People innately resist change to the status quo. Understanding and addressing functional and psychological barriers is critical to successful development and implementation of new technologies.

Humans like to think of ourselves as rational beings, making decisions by sifting sources and ultimately choosing the relevant information. However, social scientists like Herbert A. Simon have suggested that individuals have a level of bounded rationality, as the volume of alternatives one must identify is so large that the ability to make a genuine rational estimation is near impossible.

With the rise of Big Data, organisations have embraced the adoption of artificial intelligence (AI), changing the way we make decisions in the workplace. AI systems are infinitely more capable of scanning sources to learn by themselves, consequently becoming more rational – or in the words of Dirk Lindebaum, AI systems can become “supercarriers of formal rationality”. However, many of us have an innate aversion to this technology, this is widely known as Algorithmic Aversion.

Why does Algorithmic Aversion matter?

Algorithmic aversion – a type of innovation resistance – is a type of cognitive bias that refers to our tendency to avoid using algorithms or automated processes that can identify, interpret and learn from data to suggest decisions or answers to a problem. This tendency to resist innovation has, and will have, a huge global cost, limiting development and growth worldwide. A wide range of empirical research has been conducted to suggest why most humans have at least an element of Algorithmic Aversion.

Causes of Algorithmic Aversion:

This research splits algorithmic aversion into two groups. Firstly, functional barriers occur when a user perceives any significant change due to the adoption of innovation, such as AI. Secondly, psychological barriers, when the adoption of innovation is perceived as a conflict with their prior beliefs.

1.  Functional barriers:

Usage barrier – regarded as the most common cause of innovation resistance, this occurs when users perceive innovation as a divergence from the status quo. In the context of Algorithmic Aversion, this is where AI implementation creates a radical change within existing workplace practices. This impact is compounded if users view the innovation as one with unnecessary complexity and decreased ease of use.

Risk barrier – this barrier suggests that the higher the perceived risk of innovation, the more averse individuals will be to its adoption. Previous research suggests that organisations abandon even the best possible AI solutions if the environment it is applied in is deemed too risky or volatile.

2.  Psychological barriers:

Tradition barrier – this arises when innovation implementation requires change to an individual’s behaviours rather than their practices. If the implementation of AI within an organisation requires significant behaviour change (i.e. a change in the status quo), then the likelihood of aversion increases,

Image barrier – images are mental impressions left on the minds of others from entities in our physical world. These images are used when humans evaluate newly implemented technology. If users are left with negative images from new technology, such as AI, they are more likely to be algorithmically averse to it.

Developing technology that users embrace – how to avoid Algorithmic Aversion:

To avoid users becoming Algorithmically Averse to AI, we must focus on developing technologies that work with the users, rather than instead of them. At AutogenAI, we have developed cutting-edge natural language processing solutions to save organisations time in the production of bids while increasing their quality.

Our language engine helps bid writers create first drafts in a few clicks. Getting rid of the heavy lifting of structuring responses, allows writers to spend more time injecting creativity into the response, so they can add maximum value to each bid. This type of technology allows users to overcome functional and psychological barriers, as the practical and behaviour change needed is positive – less time in the drafting stage, more time to create a unique bid.

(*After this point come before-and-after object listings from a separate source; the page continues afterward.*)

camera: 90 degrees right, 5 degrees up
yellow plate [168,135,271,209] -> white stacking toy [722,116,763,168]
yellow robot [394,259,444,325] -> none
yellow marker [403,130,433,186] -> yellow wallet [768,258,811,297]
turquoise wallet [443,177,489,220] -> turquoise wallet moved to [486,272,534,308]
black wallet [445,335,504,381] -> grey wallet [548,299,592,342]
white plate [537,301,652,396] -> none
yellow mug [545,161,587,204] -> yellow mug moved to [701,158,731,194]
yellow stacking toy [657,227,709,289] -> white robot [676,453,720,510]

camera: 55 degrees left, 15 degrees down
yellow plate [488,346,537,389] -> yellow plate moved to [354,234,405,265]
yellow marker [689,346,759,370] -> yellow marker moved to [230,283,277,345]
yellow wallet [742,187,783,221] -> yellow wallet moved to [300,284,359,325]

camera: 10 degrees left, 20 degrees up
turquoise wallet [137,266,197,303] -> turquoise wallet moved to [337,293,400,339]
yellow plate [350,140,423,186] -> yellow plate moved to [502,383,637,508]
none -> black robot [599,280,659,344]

Our three-step transformational model ensures that users are involved from the first day. During our Discovery phase, we work with end users to identify their biggest challenges and reveal where language technology will make the biggest impact. In the Configuration stage, we then collate previous text like winning bids, annual reports and company website content, to train a unique model in an organisation’s voice and culture. Finally, in the Deployment stage, our Change Experts help deploy the bespoke unique language engine, working with users to continuously iterate the language engine. This process ensures that end users, i.e. Bid Writers, understand the value and (lack of) risk associated with this technology, to ensure their psychological needs are met.

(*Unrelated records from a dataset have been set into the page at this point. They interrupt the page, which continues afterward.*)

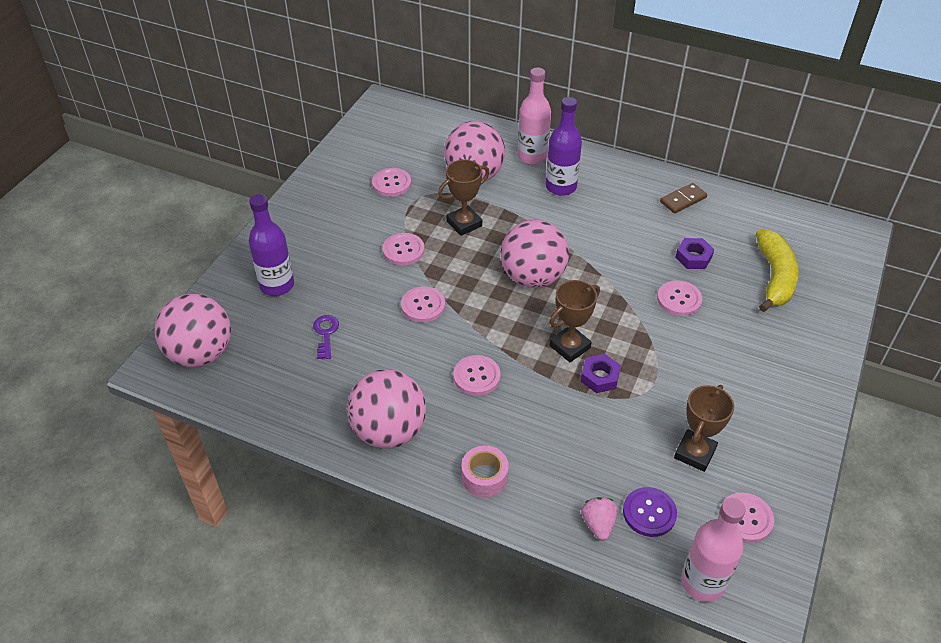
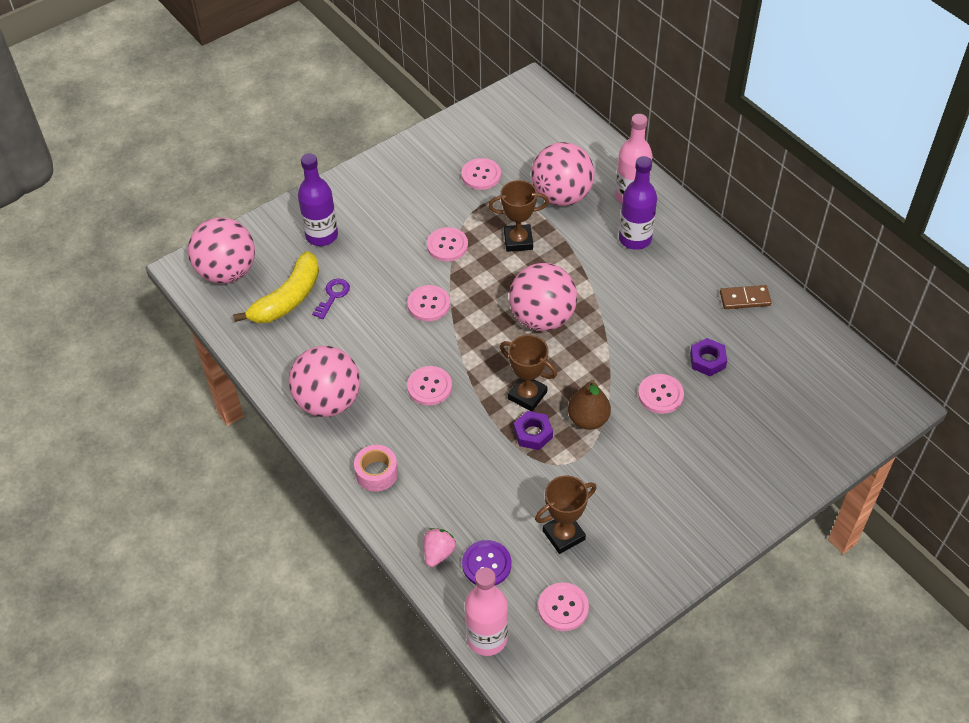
camera: 30 degrees right, 5 degrees up
brown trophy [549,280,600,362] -> brown trophy turned 45 degrees clockwise [500,335,557,412]
yellow banana [756,230,799,312] -> yellow banana moved to [233,251,319,323]
none -> brown pear [568,380,611,430]

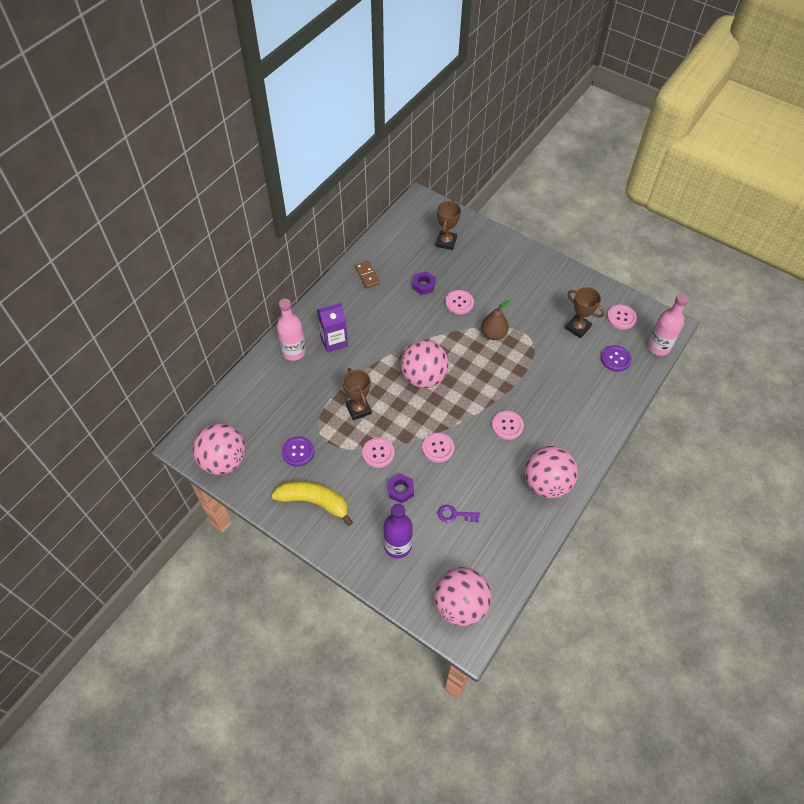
camera: 110 degrees left, 5 degrees up
yellow banana [233,251,319,323] -> yellow banana moved to [271,481,353,526]
pink tape [354,445,398,492] -> none
pink strawberry [424,528,456,567] -> none
pink button [461,158,501,190] -> purple button [282,436,314,467]
brown trophy [500,335,557,412] -> brown trophy moved to [436,200,461,250]
purple nut [514,411,553,450] -> purple nut moved to [388,474,414,503]
pink ball [531,142,595,206] -> pink ball moved to [193,423,246,475]
purple bottle [619,156,657,250] -> purple carton [317,303,348,353]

Although some Bid Writers may initially fear this technology will replace their job, this three-step transformation model is used to demonstrate how this can elevate the work of Bid Writers – not replace them. The best accountants in the world know how to use excel – and we believe the best bid writers in the world should know how to use Genny.

Conclusion

All humans have innate barriers to changes in status quo, especially when it is perceived to potentially harm one’s job. Whilst these concerns may be valid for some artificial intelligence software, developing technology that users can embrace could be the future in regards to balancing the psychological needs of employees and the objective goals of an organisation.